O crescimento dos evangélicos deu origem a dois modelos religiosos que dominam hoje a
cidade de São Paulo. O primeiro ocorre na periferia, onde as igrejas pentecostais adotaram
um caráter comunitário mais profundo do que o da igreja católica, promovendo uma
socialização que gera vínculos de amizade, família e trabalho. O segundo modelo, mais
recente, vem dos neo-pentecostais, de igrejas como a Universal e a Renascer em Cristo, e
ocupa locais de grande fluxo, aparecendo também na televisão, nas ruas e na política. Tal
movimento, atinge sua visibilidade máxima em eventos que levaram milhões de pessoas às
principais avenidas ou estádios das metrópoles brasileiras.

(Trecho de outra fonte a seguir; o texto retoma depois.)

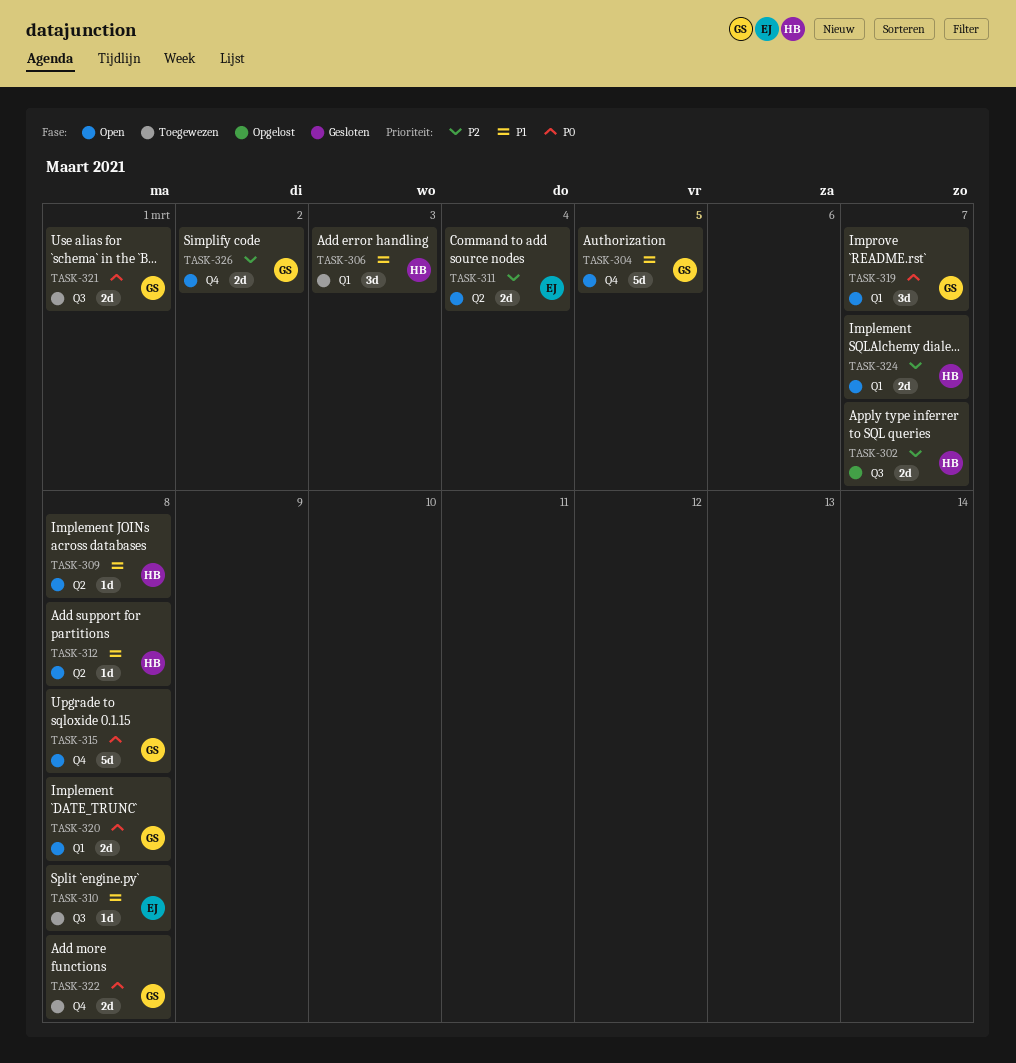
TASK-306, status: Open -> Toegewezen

“Esses eventos, fundados no conceito da ‘fé em ação’, nada mais são do que o resultado de
uma ampla disputa religiosa pelo espaço da cidade. Dentro dessa disputa, diferentes igrejas
elaboram distintos discursos e estratégias de legitimação, auto-afirmação e visibilização”,
diz Edlaine Gomes, pesquisadora do CEM. O Dia da Semente, evento da Igreja
Internacional da Graça de Deus, é um exemplo dessa busca pela auto-afirmação. Em 2007,
o evento comemorou os 450 anos do primeiro culto protestante no Brasil, denotando uma
busca por legitimação e autenticidade, por meio da celebração das origens.
Embora apresentem peculiaridades no que diz respeito à tradição religiosa, São Paulo e Rio
de Janeiro compartilham muitas das transformações que ocorrem nesse campo. No Rio
também se observa uma maior penetração das igrejas pentecostais nos bairros mais pobres.

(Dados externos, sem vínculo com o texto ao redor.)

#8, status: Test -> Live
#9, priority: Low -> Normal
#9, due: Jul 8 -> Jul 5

“Em bairros mais novos, ainda em crescimento, com menos estrutura estatal, mais
ocupados pelo narcotráfico, em que as festas religiosas e outras manifestações não contam
tanto com o apoio de políticos ou de outras pessoas influentes, a tendência é haver mais
pentecostais”, conta Clara Mafra, pesquisadora do Programa de Pós-Graduação em
Ciências Sociais (PPCIS) da UERJ.
No Rio de Janeiro, que tem uma forte tradição de religiões afro-brasileiras, um dos
resultados mais visíveis do crescimento dos pentecostais foi o esvaziamento dos terreiros.

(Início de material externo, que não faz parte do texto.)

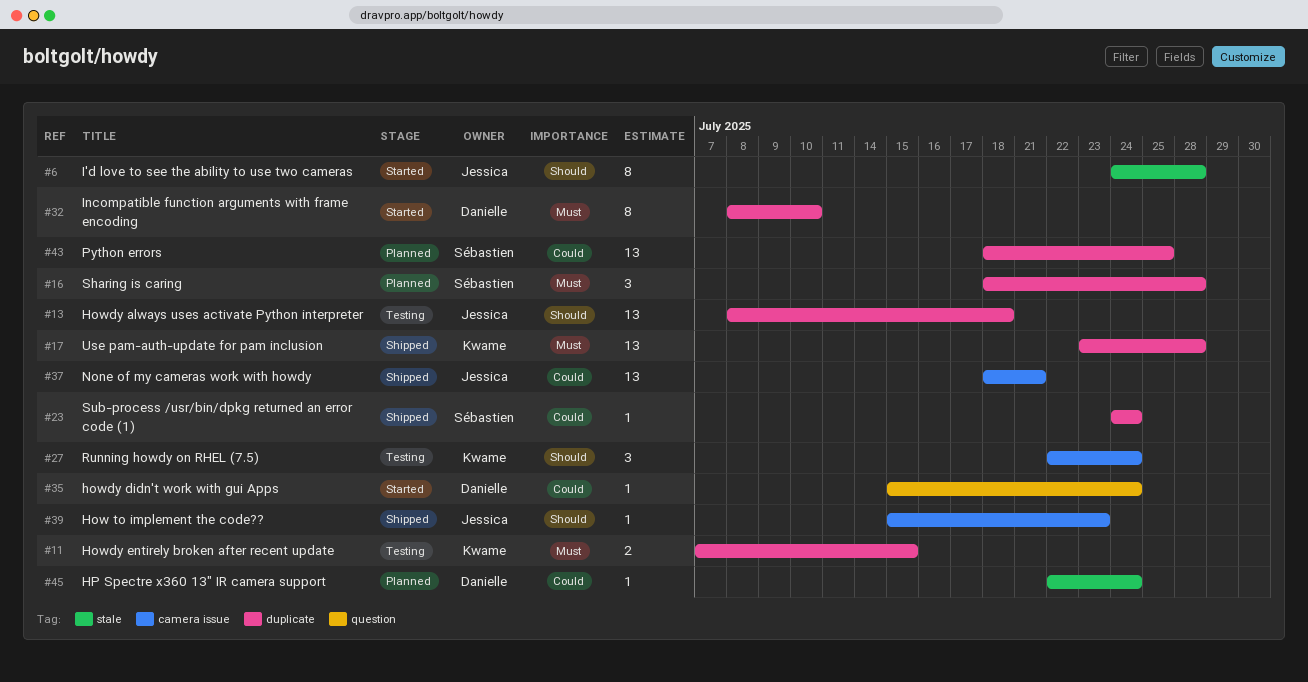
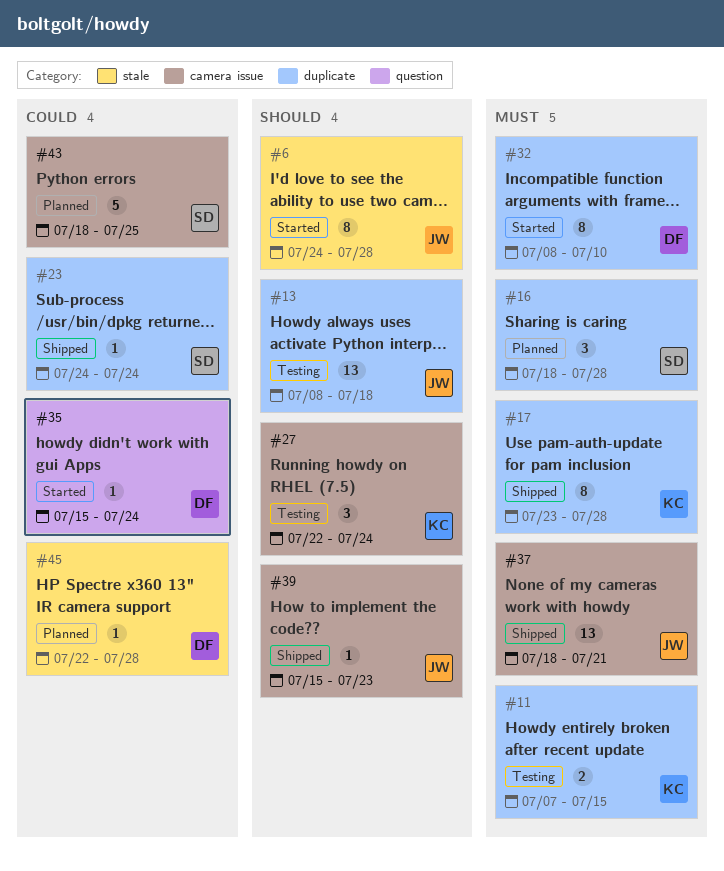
#17, estimate: 13 -> 8
#37, priority: Could -> Must
#43, label: duplicate -> camera issue
#43, estimate: 13 -> 5
#45, due: Jul 24 -> Jul 28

“Hoje, as igrejas se posicionam em oposição umas com as outras. Era comum, há algumas
décadas, você encontrar quem fosse umbandista e se dissesse católico. Não havia
rivalidade”, diz Marcia Contins, também pesquisadora do PPCIS/UERJ. Em grande
medida, isso se devia ao posicionamento da Igreja Católica, que sempre incorporou grupos
com outras práticas religiosas. Até hoje, de acordo com pesquisas desenvolvidas por
Contins, não é raro encontrar pessoas de outras religiões em cultos da linha carismática
católica.
Dessa forma, em metrópoles como Rio de Janeiro e São Paulo, mas também em outras
grandes cidades brasileiras, a religiosidade não é um mero passageiro no movimento
constante de transformações da metrópole, mas um veículo importante dessa
transformação. Ao mesmo tempo em que a própria religiosidade se adapta ao mundo
contemporâneo - procurando novas práticas e estratégias de evangelização e buscando
legitimação e reconhecimento para suas instituições diante do olhar público - ela contribui
para modificar o espaço da cidade, seja com novos templos, que se tornam também locais
privilegiados de socialização no espaço fragmentado da cidade, seja arrastando milhões de
pessoas para as ruas nos grandes eventos. Reconfigura, assim, as relações humanas que
ocorrem dentro da cidade, ao propiciar novas formas de sociabilidade que, por sua vez,
podem ser instrumentos importantes de ajuda mútua e distribuição de recursos e
oportunidades. Ao contrário do antigo papel centralizador, o que vemos hoje é que as
religiões são marcadas pelo constante fluxo e pela disputa por adeptos, sendo que o espaço
urbano se constitui num elemento fundamental desse processo.